Task A: Reproduce the uninstall thread from "Try the free" up to and including "(Dec 7, 2011)".
Task B: In the uninstall thread, what did Jippys try besides the uninstaller from Advanced System Care 5?
Task C: Write the next part of the forum thread about uninstalling WiseFixer, picking up after its last line.

Extract to read:
# [SOLVED] Can't uninstall



## Jippys (May 21, 2012)

I downloaded wisefixer about a year ago on my Laptop and I am now trying to uninstall it.. I can see wise fixer all over my computer but My uninstaller from Advanced system Care 5 says 
File"Crogram Files\WiseFixer\unins000.dat" does not exist. Cannot uninstall
But i can see it all around what do I do to get this off my laptop ssafely.:banghead:


----------



## Jippys (May 21, 2012)

*Re: Can't uninstall*

Have used control panel uninstall also and it says the same thing


----------



## Old Rich (May 31, 2007)

*Re: Can't uninstall*

Try the free version of Revo uninstaller

Download Revo Uninstaller Freeware - Free and Full Download - Uninstall software, remove programs, solve uninstall problems


----------



## Tomken15 (Dec 7, 2011)

Recorded data:
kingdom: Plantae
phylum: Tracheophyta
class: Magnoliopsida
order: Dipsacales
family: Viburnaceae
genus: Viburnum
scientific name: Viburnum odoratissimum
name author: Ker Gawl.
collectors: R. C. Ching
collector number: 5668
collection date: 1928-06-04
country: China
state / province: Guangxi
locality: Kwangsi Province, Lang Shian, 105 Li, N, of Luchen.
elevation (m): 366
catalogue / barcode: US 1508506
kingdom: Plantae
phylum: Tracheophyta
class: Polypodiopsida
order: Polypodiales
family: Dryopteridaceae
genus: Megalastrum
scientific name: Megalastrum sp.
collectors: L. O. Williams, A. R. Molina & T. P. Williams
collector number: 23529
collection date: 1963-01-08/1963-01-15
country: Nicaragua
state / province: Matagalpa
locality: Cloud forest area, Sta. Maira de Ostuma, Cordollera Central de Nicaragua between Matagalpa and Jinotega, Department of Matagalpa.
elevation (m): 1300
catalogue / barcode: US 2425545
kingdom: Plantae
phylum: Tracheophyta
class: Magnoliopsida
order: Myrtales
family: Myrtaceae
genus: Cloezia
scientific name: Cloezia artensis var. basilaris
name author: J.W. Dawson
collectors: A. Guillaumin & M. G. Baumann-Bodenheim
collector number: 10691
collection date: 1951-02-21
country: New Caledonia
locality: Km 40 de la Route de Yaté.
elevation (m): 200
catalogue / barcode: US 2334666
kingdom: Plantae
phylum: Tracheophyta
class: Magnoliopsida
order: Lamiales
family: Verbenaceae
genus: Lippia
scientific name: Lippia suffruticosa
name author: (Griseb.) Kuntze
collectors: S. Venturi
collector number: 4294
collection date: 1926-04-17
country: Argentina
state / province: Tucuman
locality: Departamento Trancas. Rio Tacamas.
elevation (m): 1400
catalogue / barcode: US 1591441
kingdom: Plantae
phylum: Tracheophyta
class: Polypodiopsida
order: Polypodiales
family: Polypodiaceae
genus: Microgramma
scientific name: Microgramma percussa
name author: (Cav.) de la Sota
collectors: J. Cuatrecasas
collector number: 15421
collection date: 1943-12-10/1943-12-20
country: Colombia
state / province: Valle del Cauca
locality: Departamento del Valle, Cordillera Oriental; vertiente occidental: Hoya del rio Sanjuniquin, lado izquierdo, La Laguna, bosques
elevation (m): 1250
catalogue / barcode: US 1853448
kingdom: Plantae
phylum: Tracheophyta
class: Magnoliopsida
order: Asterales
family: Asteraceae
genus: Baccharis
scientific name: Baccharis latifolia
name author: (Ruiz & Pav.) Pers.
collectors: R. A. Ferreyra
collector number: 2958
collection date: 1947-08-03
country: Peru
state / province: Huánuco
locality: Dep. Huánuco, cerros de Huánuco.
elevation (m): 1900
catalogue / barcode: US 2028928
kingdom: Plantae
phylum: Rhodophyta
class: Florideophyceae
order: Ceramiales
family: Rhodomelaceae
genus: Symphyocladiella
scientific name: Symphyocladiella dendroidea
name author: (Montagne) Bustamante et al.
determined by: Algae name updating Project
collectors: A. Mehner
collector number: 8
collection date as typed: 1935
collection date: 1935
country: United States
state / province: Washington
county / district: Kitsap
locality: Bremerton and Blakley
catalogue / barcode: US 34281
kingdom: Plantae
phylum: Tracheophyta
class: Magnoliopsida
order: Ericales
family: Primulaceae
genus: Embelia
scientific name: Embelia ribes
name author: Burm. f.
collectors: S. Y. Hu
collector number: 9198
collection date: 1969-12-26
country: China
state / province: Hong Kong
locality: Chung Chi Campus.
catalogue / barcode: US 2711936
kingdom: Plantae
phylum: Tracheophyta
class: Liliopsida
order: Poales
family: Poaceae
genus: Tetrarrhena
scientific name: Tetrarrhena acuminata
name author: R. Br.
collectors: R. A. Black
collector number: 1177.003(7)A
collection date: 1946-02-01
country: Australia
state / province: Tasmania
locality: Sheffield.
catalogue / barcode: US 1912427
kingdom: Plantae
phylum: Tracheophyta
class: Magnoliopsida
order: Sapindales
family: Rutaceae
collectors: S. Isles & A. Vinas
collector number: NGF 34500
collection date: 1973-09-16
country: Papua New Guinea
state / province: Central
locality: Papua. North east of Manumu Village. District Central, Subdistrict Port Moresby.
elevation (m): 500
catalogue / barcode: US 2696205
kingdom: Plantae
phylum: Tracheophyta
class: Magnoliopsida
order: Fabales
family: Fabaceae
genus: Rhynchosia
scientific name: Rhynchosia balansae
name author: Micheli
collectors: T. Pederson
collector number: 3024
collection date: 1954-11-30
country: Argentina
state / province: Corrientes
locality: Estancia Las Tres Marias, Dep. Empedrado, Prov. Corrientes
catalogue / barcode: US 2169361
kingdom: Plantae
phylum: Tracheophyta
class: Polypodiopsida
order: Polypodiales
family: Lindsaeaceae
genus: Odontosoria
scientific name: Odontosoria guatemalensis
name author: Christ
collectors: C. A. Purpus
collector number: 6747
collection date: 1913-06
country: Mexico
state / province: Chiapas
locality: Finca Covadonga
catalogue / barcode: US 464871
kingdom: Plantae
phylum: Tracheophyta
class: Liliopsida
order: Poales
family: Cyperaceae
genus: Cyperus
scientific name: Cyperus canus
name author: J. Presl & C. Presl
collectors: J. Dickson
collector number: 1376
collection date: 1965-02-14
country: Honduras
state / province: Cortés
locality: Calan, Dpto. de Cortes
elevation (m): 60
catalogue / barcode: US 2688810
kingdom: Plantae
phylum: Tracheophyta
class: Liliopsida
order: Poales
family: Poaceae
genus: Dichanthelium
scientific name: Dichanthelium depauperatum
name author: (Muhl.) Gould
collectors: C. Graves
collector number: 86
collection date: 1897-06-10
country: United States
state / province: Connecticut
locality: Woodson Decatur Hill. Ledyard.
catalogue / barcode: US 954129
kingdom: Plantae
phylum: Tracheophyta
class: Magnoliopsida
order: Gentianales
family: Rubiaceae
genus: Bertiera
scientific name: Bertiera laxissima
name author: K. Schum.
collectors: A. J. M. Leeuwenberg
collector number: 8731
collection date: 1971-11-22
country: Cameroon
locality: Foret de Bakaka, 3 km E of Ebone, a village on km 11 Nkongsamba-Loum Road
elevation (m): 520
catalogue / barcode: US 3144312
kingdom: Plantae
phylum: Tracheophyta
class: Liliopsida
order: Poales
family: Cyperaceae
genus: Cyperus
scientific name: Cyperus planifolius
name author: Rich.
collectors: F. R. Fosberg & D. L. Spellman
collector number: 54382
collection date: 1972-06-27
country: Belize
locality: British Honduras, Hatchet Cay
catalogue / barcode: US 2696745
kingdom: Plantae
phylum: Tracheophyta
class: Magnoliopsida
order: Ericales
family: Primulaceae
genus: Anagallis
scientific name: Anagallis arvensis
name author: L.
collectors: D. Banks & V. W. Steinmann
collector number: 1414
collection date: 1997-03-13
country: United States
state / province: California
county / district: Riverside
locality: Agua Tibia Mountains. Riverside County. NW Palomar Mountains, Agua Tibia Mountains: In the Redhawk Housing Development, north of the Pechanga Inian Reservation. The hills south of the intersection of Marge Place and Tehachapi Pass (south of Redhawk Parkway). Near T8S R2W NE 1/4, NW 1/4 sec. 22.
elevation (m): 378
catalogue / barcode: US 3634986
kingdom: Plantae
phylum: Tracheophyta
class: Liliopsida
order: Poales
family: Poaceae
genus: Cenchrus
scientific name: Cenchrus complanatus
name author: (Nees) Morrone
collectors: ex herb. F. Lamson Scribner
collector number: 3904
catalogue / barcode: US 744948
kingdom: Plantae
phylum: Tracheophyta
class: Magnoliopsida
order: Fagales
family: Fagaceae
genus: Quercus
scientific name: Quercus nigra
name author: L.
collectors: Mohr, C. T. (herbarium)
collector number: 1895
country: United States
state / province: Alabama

Exercise answer A:
Try the free version of Revo uninstaller

Download Revo Uninstaller Freeware - Free and Full Download - Uninstall software, remove programs, solve uninstall problems


----------



## Tomken15 (Dec 7, 2011)

Exercise answer B: The Control Panel uninstall, which gave the same message.

Exercise answer C:
*Re: Can't uninstall*

Alternatives if Revo Uninstaller can't grab hold of it, would be to reinstall it and then do the uninstall in Safe Mode with Networking in case certain aspects of it continually run as you can't uninstall an app if it or part of it is running, or go into the registry and delete its folders then those in Program files.


----------



## Jippys (May 21, 2012)

*Re: Can't uninstall*

Thanks Rich Revo is much better.. It couldn't find wisefixer in safe or moderate mode but it got a good grab on wise fixer in advanced mode and uninstalled it. You can claim this one as solved


----------



## Old Rich (May 31, 2007)

Great . . thanks for posting back!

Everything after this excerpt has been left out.